● **YOUR ASSIGNMENT**
Output, exactly and alone, the lines from the one containing "новидностей рыб, большая" through the last line of the material below, both ends included.

### PROVIDED RECORDS

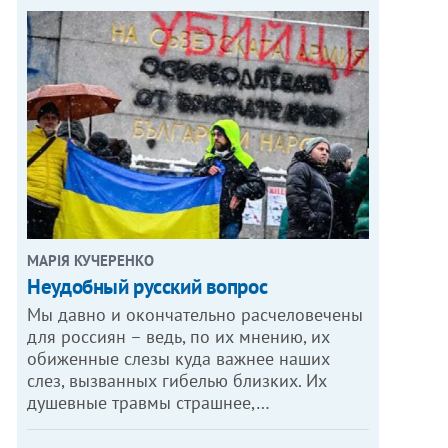
МАРІЯ КУЧЕРЕНКО
​Неудобный русский вопрос
Мы давно и окончательно расчеловечены
для россиян – ведь, по их мнению, их
обиженные слезы куда важнее наших
слез, вызванных гибелью близких. Их
душевные травмы страшнее,…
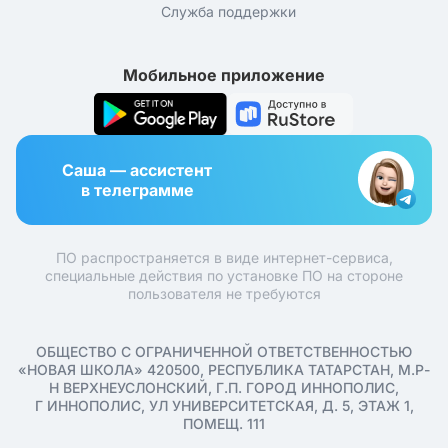
Служба поддержки
Мобильное приложение
Саша — ассистент
в телеграмме
ПО распространяется в виде интернет-сервиса,
специальные действия по установке ПО на стороне
пользователя не требуются
ОБЩЕСТВО С ОГРАНИЧЕННОЙ ОТВЕТСТВЕННОСТЬЮ
«НОВАЯ ШКОЛА» 420500, РЕСПУБЛИКА ТАТАРСТАН, М.Р-
Н ВЕРХНЕУСЛОНСКИЙ, Г.П. ГОРОД ИННОПОЛИС,
Г ИННОПОЛИС, УЛ УНИВЕРСИТЕТСКАЯ, Д. 5, ЭТАЖ 1,
ПОМЕЩ. 111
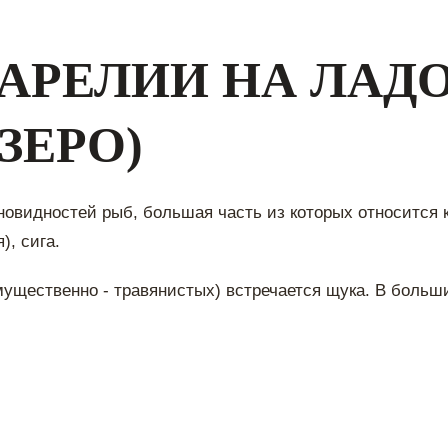
КАРЕЛИИ НА ЛАД
ЗЕРО)
новидностей рыб, большая часть из которых относится 
), сига.
имущественно - травянистых) встречается щука. В больш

######

● **ANSWER BELOW**
новидностей рыб, большая часть из которых относится 
), сига.
имущественно - травянистых) встречается щука. В больш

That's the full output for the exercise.